## Begin Source extract

Beer and Pavement

Talking to Girls About Pavement

Posted in Intersections, Live, Pavement by SM on January 7, 2011

I’m currently reading Talking to Girls About Duran Duran by Rob Sheffield[1]. The premise is basically that the author has a million and one stories about trying to explain his love for music to various girls and women. He’s confused about how to talk to girls and music is all he can talk about. It’s a relaxing read before I go to bed every night. I like reading about others’ obsession with rock music. It makes me feel as though this coalition is bigger than I once thought.

The book got me thinking about my relationships with girls and women and the music over which I obsess. I haven’t normally had to explain a lot to the women in my life, but there have been times when I felt it was necessary. There is my sister who used to stay home from school and secretly dub all of my CD’s while I was at school or practice. Now, she influences my tastes as much as anyone. There are the infinite female friends who show me up indie-geek-style on a regular basis. Still, I’ve generally dated or pined over women who don’t share my obsession, at least not to the extent I do[2].

## End Source extract

What you need to do>
1/ Name every category the blog post is filed under.
2/ Answer these questions from the blog post:
(a) Who wrote the book the poster is currently reading?
(b) At what time does the poster read that book?
(c) What did the poster's sister secretly do while the poster was at school or practice?

## Begin Recorded data

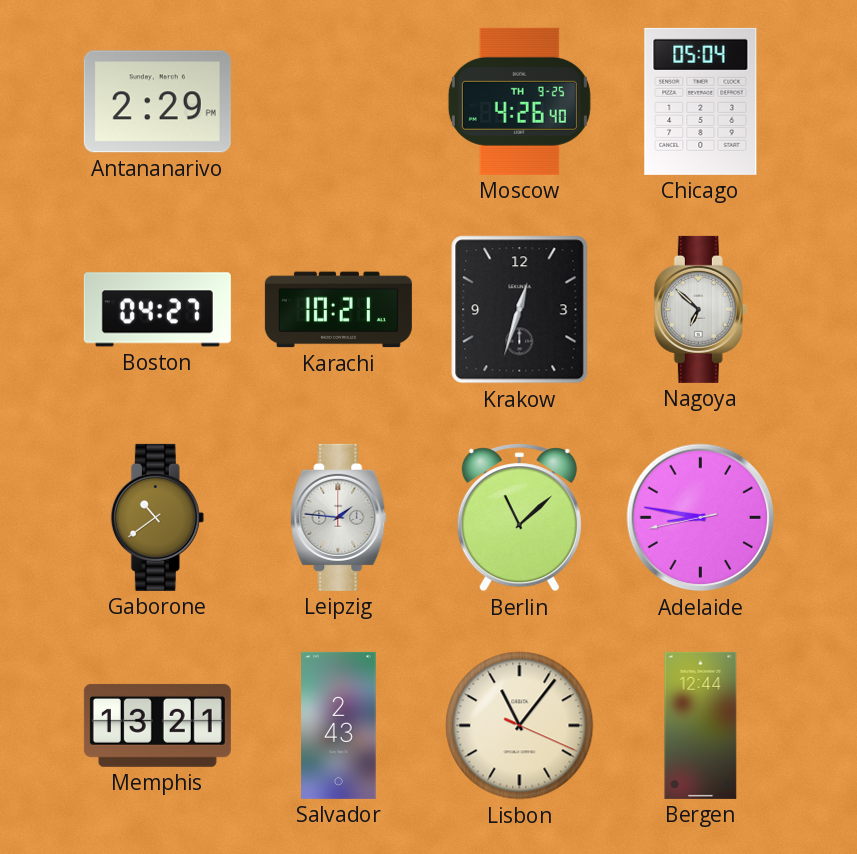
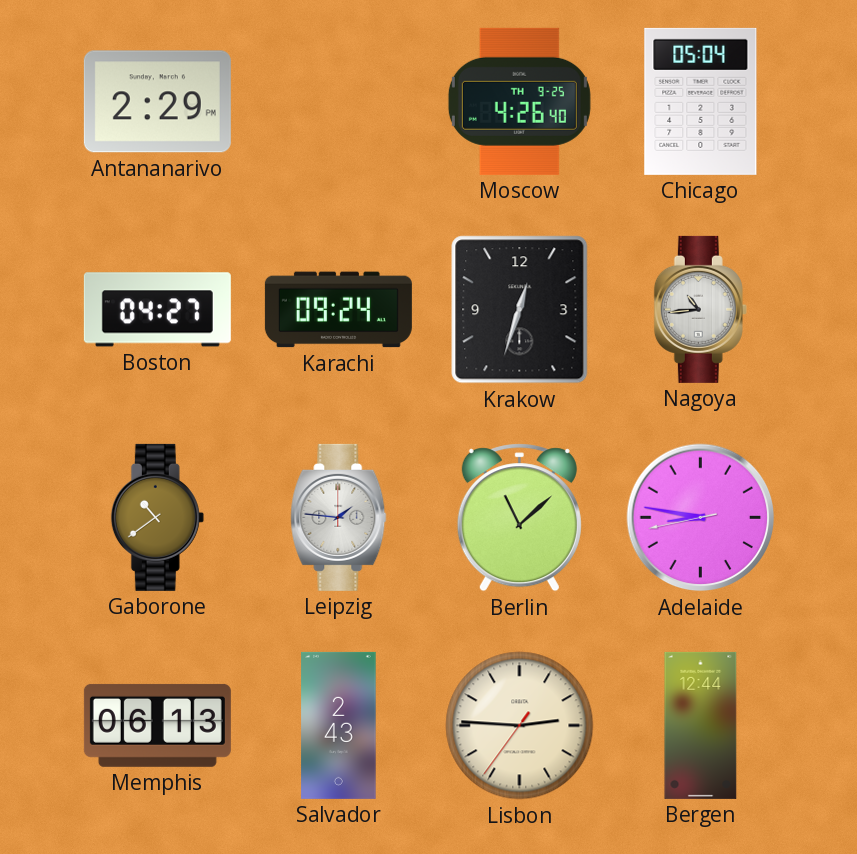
Karachi: 10:21 -> 09:24
Nagoya: 6:52 -> 10:44
Memphis: 13:21 -> 06:13
Lisbon: 11:06 -> 2:45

## End Recorded data

The responses>
1/ Intersections, Live, Pavement

2/
(a) Rob Sheffield
(b) Before going to bed every night
(c) She stayed home from school and dubbed all of the poster's CDs.